I'm developing an app which one scans thousands copies of a struct; ~1 GB RAM. Speed is important.
ParallelScan(_from, _to); //In a new thread
I manually adjust the threads count:
if (myStructs.Count == 0) { threads = 0; }
else if (myStructs.Count < 1 * Number.Thousand) { threads = 1; }
else if (myStructs.Count < 3 * Number.Thousand) { threads = 2; }
else if (myStructs.Count < 5 * Number.Thousand) { threads = 4; }
else if (myStructs.Count < 10 * Number.Thousand) { threads = 8; }
else if (myStructs.Count < 20 * Number.Thousand) { threads = 12; }
else if (myStructs.Count < 30 * Number.Thousand) { threads = 20; }
else if (myStructs.Count < 50 * Number.Thousand) { threads = 30; }
else threads = 40;
I just wrote it from scratch and I need to modify it for another CPU, etc. I think I could write a smarter code which one dynamically starts a new thread if CPU is available at the moment:
Is there anyone think that "I did something similar" or "I have a better idea" ?
UPDATE: The solution
Parallel.For(0, myStructs.Count - 1, (x) =>
{
ParallelScan(x, x); // Will be ParallelScan(x);
});
I did trim tons of code. Thanks people!
UPDATE 2: Results
Scan time for 10K templates
The standard answer: Use Tasks (TPL) , not Threads. Tasks require Fx4.

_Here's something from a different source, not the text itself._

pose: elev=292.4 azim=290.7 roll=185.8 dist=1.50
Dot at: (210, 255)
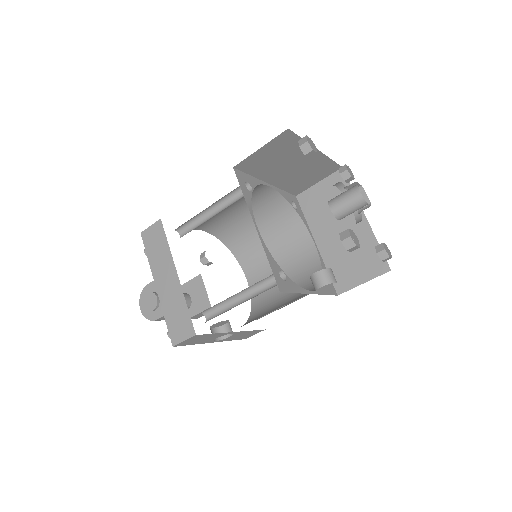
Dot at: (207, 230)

Your ParallelScan could just use Parallel.Foreach( ... ) or PLINQ (.AsParallel()).
The TPL framework includes a scheduler, and ForEach() uses a partitioner, to adapt to CPU cores and load. Your problem is most likely solved with the standard components but you can write custom-schedulers and -partitioners.
Actually, you won't get much benefit from spanning 50 threads, if you CPU only has two cores (even if each of them supports hyperthreading). If will actually run slower due to context switching which will occur every once in a while.
That means you should go for the Task Parallel Library (.NET 4), which takes care that all available cores are used efficiently.
Apart from that, improving the asymptotic duration of your search algorithm might prove more valuable for large quantities of data, regardless of the Moore's law.
[Edit]
If you are unable/unwilling to use .NET 4 TPL, you can start by getting the information about the current number of logical processors in the system (use Environment.ProcessorCount or check this answer for detailed info). Based on that number, you can partition your data and span a fixed number of threads. That is much simpler that checking the CPU utilization, and should prevent creating unnecessary threads which are starved anyway.